Of Pirates and Privateers

The Blade of Safavid

Think of a privateer as a legitimized pirate, legally sanctioned by a simple contract from a sponsoring government. The contract was usually in the form of a Letter of Marque.

The privateer was typically a private ship or an individual with authorization to attack enemy ships during a war. The difference between a privateer and a pirate was the thickness of a sheet of government-issued paper. You can see why many actual pirates started out as privateers and simply began attacking ships they were not governmentally authorized to seize.

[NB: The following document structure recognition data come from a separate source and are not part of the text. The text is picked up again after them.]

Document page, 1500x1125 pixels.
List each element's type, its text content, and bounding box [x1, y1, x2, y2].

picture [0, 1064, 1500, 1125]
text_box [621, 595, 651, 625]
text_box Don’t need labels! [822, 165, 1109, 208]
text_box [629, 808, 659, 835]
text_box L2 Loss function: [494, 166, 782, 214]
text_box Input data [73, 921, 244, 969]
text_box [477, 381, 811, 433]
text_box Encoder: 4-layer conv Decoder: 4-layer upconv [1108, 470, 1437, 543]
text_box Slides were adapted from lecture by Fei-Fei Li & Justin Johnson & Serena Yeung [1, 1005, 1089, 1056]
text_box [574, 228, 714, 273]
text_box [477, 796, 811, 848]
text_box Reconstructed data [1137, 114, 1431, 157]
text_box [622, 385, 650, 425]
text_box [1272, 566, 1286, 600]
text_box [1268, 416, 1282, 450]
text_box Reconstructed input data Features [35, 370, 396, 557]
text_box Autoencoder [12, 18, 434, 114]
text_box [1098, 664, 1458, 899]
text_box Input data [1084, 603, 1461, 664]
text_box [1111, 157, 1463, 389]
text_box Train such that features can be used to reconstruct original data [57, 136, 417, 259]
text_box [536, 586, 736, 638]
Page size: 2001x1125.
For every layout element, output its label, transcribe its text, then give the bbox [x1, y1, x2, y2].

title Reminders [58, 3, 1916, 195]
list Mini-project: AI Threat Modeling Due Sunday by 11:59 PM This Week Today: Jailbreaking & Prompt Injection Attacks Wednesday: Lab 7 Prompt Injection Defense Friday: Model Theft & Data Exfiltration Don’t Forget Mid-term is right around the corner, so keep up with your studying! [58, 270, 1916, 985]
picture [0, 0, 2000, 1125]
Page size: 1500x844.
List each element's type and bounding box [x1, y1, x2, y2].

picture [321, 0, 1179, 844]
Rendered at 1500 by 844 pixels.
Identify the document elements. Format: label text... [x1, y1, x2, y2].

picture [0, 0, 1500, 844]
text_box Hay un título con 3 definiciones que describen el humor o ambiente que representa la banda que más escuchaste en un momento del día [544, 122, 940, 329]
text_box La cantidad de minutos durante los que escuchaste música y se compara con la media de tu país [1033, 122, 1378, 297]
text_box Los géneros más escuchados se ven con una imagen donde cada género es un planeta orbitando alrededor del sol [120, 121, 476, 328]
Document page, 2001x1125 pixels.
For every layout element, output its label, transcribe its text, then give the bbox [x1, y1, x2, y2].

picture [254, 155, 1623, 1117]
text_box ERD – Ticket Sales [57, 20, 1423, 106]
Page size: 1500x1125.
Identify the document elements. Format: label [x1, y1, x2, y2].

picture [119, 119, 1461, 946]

Because local governments often lacked manpower and resources to carry out war or mess with their nation’s enemies, they would hire privateers. Privateers could be anybody; their background varied wildly. They were merchants or entrepreneurs seeking to make a profit. Some were just hired thugs a government legitimized to help capture an enemy’s wealth and obstruct an enemy’s ability to wage war.

Just like a pirate, a privateer’s duties included raiding merchant shipping from enemy nations, capturing their ships, and seizing their cargoes. Like pirates, privateers also raided enemy settlements and fought against navy ships.

Privateers were not usually paid regular wages. Their compensation was a share of their plunder. Officially, privateers were expected to return the captured plunder to their home port where the admiralty courts would condemn the plunder and auction off the spoils. The government kept the largest share and the rest of it went to the privateer and his crew as payment.

You can see it wouldn’t take much to tempt a privateer to resent the government taking a majority of the plunder, since the privateer was the one risking everything with no guarantee of success; whereas the government risked nothing. Kind of like today’s IRS.

The risk for the privateer is magnified considering the enemy, regardless of whether the privateer has a letter of marque or not, looks like a pirate, smells like a pirate, acts like a pirate, and thus when caught, is treated like a pirate – hanging at the gallows and their bodies were gibbeted outside the harbor as a warning to other pirates. Any legal protections were only effective with interactions with their own government and its allies.

In today’s world, a privateer could be seen as a seaborne militia of sorts. Not part of the sponsoring nation’s official navy but more an irregular military force.

A brief mention of management aboard a pirate ship.

Unlike an official naval vessel where harsh discipline and strict orders apply, the captain of a privateering vessel would still have to maintain control over his crew. On board a privateering ship, the captain and members of the crew were free to determine their own targets and destinations so long as they were legal under the terms of the Letter of Marque.

So as in the case of Henry Avery where privateering was the initial contracted purpose of the Charles II; once the original terms were violated by those sponsoring the journey, it wasn’t difficult to turn good men from privateering to piracy.

Making the transformation is as simple as choosing to ignore the terms of the Letter of Marque and begin seizing ships of any flag. As a pirate, they now served no nation, would not share any of the plunder, and were free to attack any ship under any flag. Often times the decision to turn pirate was made by the crew with a simple majority vote. In other cases when the captain wished to remain with their legal contract as a privateer, he faced mutiny, in which the crew would overthrow and replace him with a new captain, who would then engage in piracy.

Privateer-turned-pirates include such famous pirates as Captain Kidd, Henry Morgan, Blackbeard (Edward Teach), Sir Francis Drake, and lesser-known Robert Culliford

The 1800s brought privateering to an end. The Paris Declaration of 1856 outlawed the practice and was signed by the major European powers – including the naval powers of Great Britain and France. Because the United States claimed outlawing privateering put the United States at a disadvantage, being such a young nation, it rejected the declaration, as it lacked a large navy – but ultimately, the United States did not commission any privateers after 1815. With the rise of standing armies and navies, privateering became obsolete.

A bit of detail about a Letter of Marque.

In some cases, a Letter of Marque could simply be purchased. Other times they were even given out for free. They became an effective way to gain firepower without the usual costs of waging war and at the same time keeping pirates targeting an enemy rather than their own nation. A Letter of Marque also served as a tool where those nations issuing them could earn revenue from the letters’ sales and the percentage of the plunder.